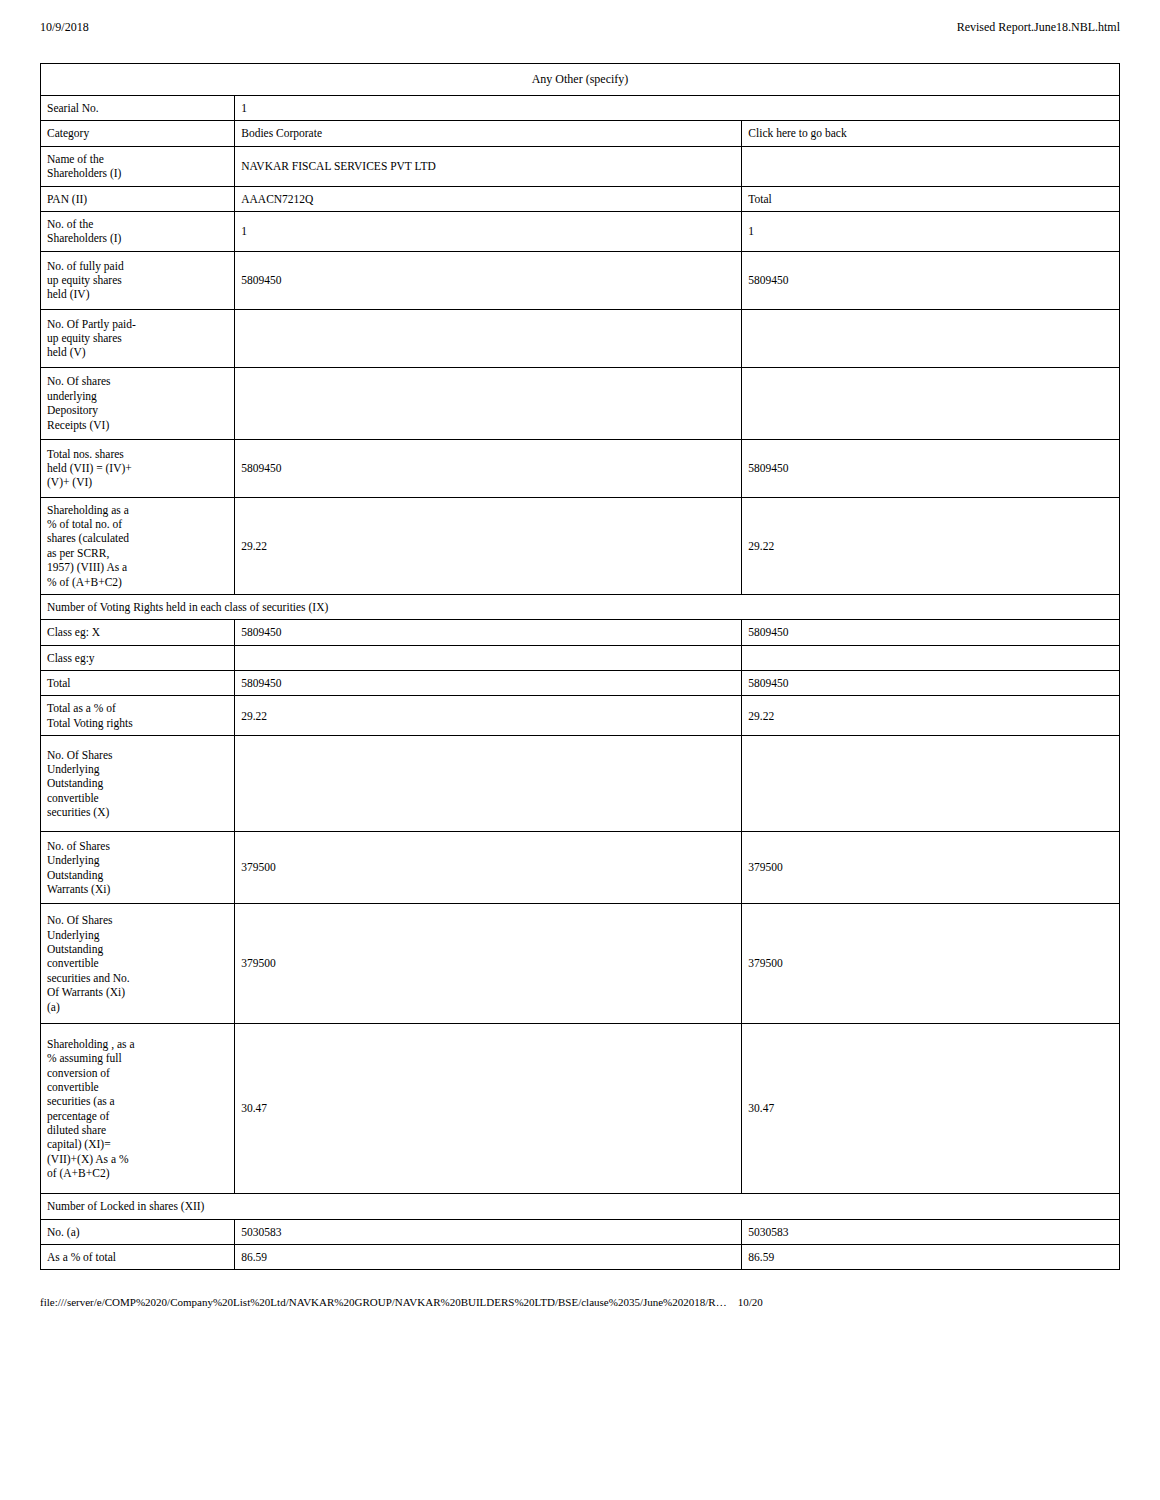10/9/2018
Revised Report.June18.NBL.html
| Any Other (specify) |
| Searial No. | 1 |
| Category | Bodies Corporate | Click here to go back |
| Name of the Shareholders (I) | NAVKAR FISCAL SERVICES PVT LTD | |
| PAN (II) | AAACN7212Q | Total |
| No. of the Shareholders (I) | 1 | 1 |
| No. of fully paid up equity shares held (IV) | 5809450 | 5809450 |
| No. Of Partly paid- up equity shares held (V) | | |
| No. Of shares underlying Depository Receipts (VI) | | |
| Total nos. shares held (VII) = (IV)+ (V)+ (VI) | 5809450 | 5809450 |
| Shareholding as a % of total no. of shares (calculated as per SCRR, 1957) (VIII) As a % of (A+B+C2) | 29.22 | 29.22 |
| Number of Voting Rights held in each class of securities (IX) |
| Class eg: X | 5809450 | 5809450 |
| Class eg:y | | |
| Total | 5809450 | 5809450 |
| Total as a % of Total Voting rights | 29.22 | 29.22 |
| No. Of Shares Underlying Outstanding convertible securities (X) | | |
| No. of Shares Underlying Outstanding Warrants (Xi) | 379500 | 379500 |
| No. Of Shares Underlying Outstanding convertible securities and No. Of Warrants (Xi) (a) | 379500 | 379500 |
| Shareholding , as a % assuming full conversion of convertible securities (as a percentage of diluted share capital) (XI)= (VII)+(X) As a % of (A+B+C2) | 30.47 | 30.47 |
| Number of Locked in shares (XII) |
| No. (a) | 5030583 | 5030583 |
| As a % of total | 86.59 | 86.59 |
file:///server/e/COMP%2020/Company%20List%20Ltd/NAVKAR%20GROUP/NAVKAR%20BUILDERS%20LTD/BSE/clause%2035/June%202018/R… 10/20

==================================================

Read through the entries, then copy every line where the string "paid" is found.

| No. of fully paid up equity shares held (IV) | 5809450 | 5809450 |
| No. Of Partly paid- up equity shares held (V) | | |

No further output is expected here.